#### Текст упражнения
В начале XIX в. в европейском искусстве классицизм уступал место романтизму [14] [Романтическое движение в русской поэзии изучено в работах: Г. А. Гуковский. Пушкин и русские романтики; Г. А. Гуковский. Пушкин и проблемы реалистического стиля. М., Гослитиздат, 1957; Л. Я. Гинзбург. О лирике, М.–Л., «Советский писатель», 1964]. В самом центре новой поэзии стояли задачи лирического выражения личности. «Важный род» эпопеи, трактующей проблематику большого масштаба, общечеловеческую по значению, не утратил еще для Батюшкова своего обаяния; этот жанр для него – живой, он способен им наслаждаться, – разумеется, в высоких образцах (статья «Ариост и Тасс»).
Но он уже убежден в том, что в поэзии необходимо изображение современного человека и современного мира.
«Почему лирический род процветал и должен погаснуть? Что всего свойственнее русским? Богатство и бедность языка. Может ли процветать язык без философии и почему может, но не долго?» – такие вопросы задавал себе Батюшков в 1817 г. в «Записной книжке».
«Лирический род» – это, по терминологии того времени (восходящей к античной традиции), ода. Итак, ода должна «погаснуть», потому что ее язык, ее выразительные средства отстали от мысли, от «философии» современного человека. Ода отстала от «людскости».
О лирической поэзии в новом значении этого слова – о «легкой поэзии» – он писал другое: «Сей род словесности беспрестанно напоминает об обществе; он образован из его явлений, странностей, предрассудков и должен быть ясным и верным его зеркалом» («Речь о влиянии легкой поэзии на язык»).
«Легкая поэзия» как жанр развилась в России в последней трети XVIII в. (застольные песни, романсы, дружеские послания, элегии), но представляла собой и в идейном и в художественном отношении периферию поэзии, так как воссоздаваемый в ней «малый», «внутренний» мир был согласно жанровому мышлению классицизма изолирован от «большого», «внешнего». В XVIII в. ода должна была решать серьезные проблемы человеческой жизни (такова и ода Державина). У Батюшкова этой цели начинает служить элегия.
Будучи многим обязан и Карамзину, и Муравьеву, и анакреонтике Державина, Капниста, Н. Львова, и западноевропейским элегикам [15] [Истоки батюшковской элегии, в частности – значение Э. Парни, изучены Н. П. Верховским в статье «Батюшков» («История русской литературы», т. 5. М.– Л, 1941)], Батюшков создал свой собственный тип лирики.
Поэзия Батюшкова, где автобиографизма, по сравнению с Державиным, формально меньше, по существу больше погружает нас в глубины индивидуального сознания. Предметом ее изображения является душевная жизнь человека – не как «малая» часть большого мира, а как мерило ценности этого мира.

#### Показанные строки
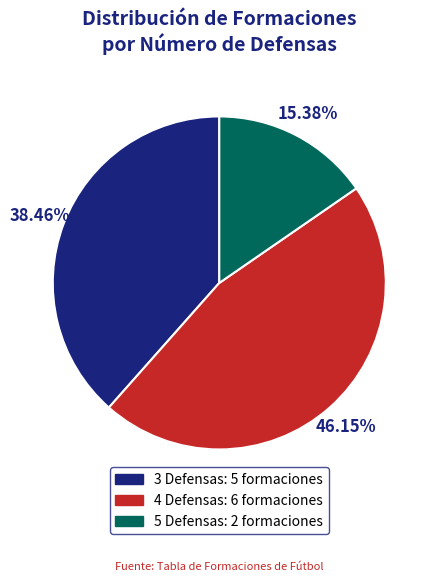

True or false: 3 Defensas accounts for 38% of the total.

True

* * *

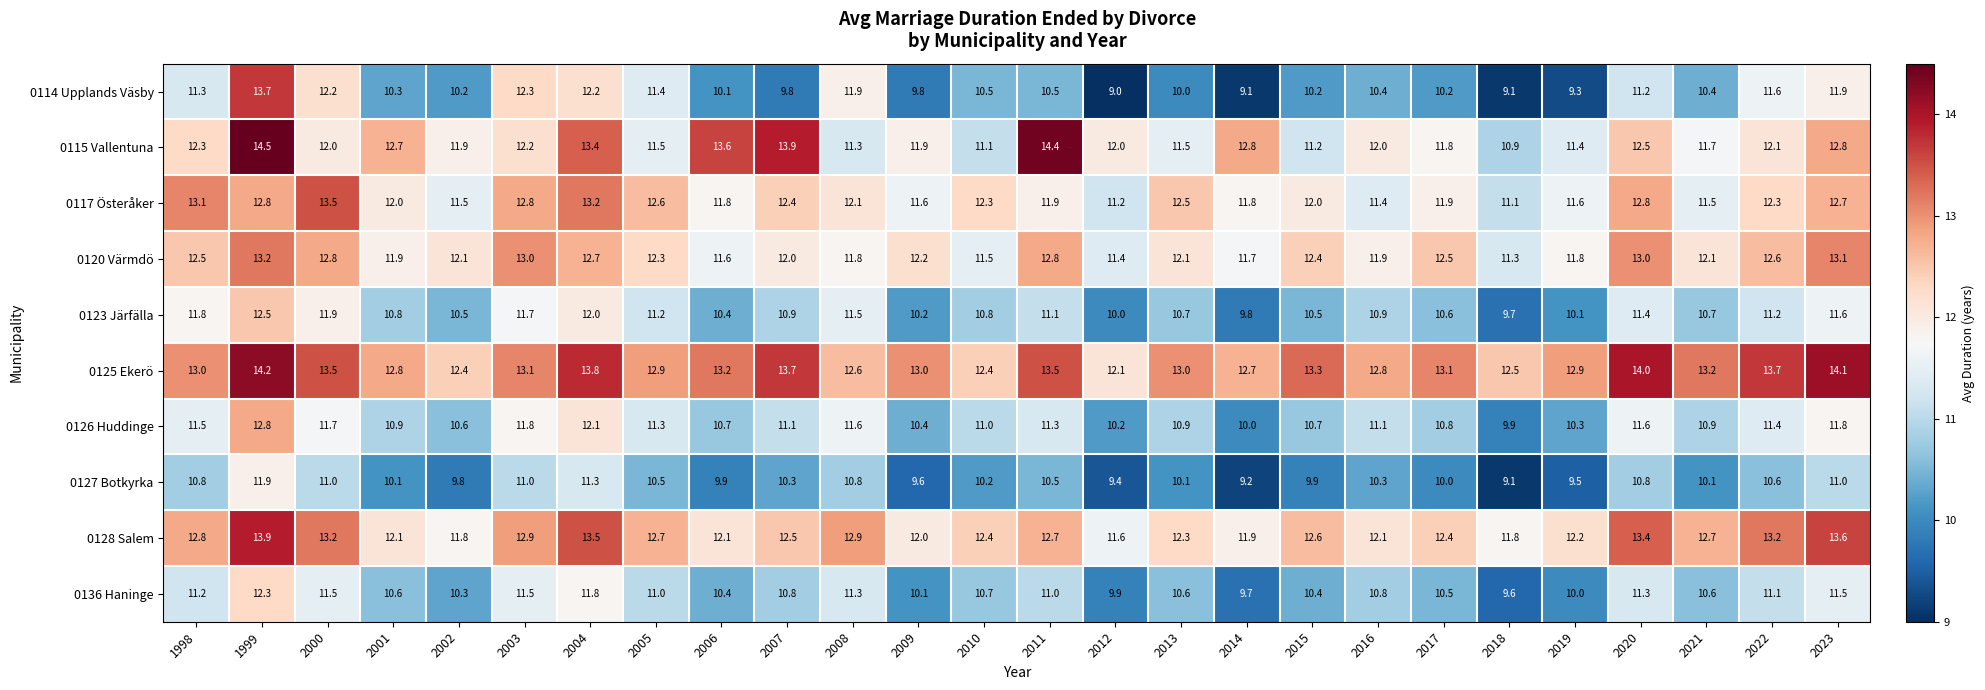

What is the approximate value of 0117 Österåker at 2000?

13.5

#### Что нужно сделать
(a) Определите, согласуются ли с текстом о Батюшкове утверждения (i), (ii) и (iii). На каждое ответьте «да» или «нет» и приведите решающие слова текста в кавычках, без изменений.
(i) Вопросы о лирическом роде Батюшков задавал себе в 1817 году в «Записной книжке».
(ii) «Легкая поэзия» как жанр развилась в России в первой трети XIX века.
(iii) У Батюшкова серьезные проблемы человеческой жизни начинает решать ода.
(b) Коротко ответьте на вопросы по тексту о Батюшкове. Помечайте ответы так же, как вопросы.
(i) В какой статье видно, что Батюшков способен наслаждаться эпопеей?
(ii) Что по терминологии того времени называли «лирическим родом»?
(iii) Что является предметом изображения в поэзии Батюшкова?
Для ответов хватит одного текста о Батюшкове, строки не понадобятся.

#### Ответы
(a)
(i) Да: «такие вопросы задавал себе Батюшков в 1817 г. в «Записной книжке»».
(ii) Нет: «„Легкая поэзия“ как жанр развилась в России в последней трети XVIII в.».
(iii) Нет: «У Батюшкова этой цели начинает служить элегия».

(b)
(i) В статье «Ариост и Тасс».
(ii) Оду.
(iii) Душевная жизнь человека.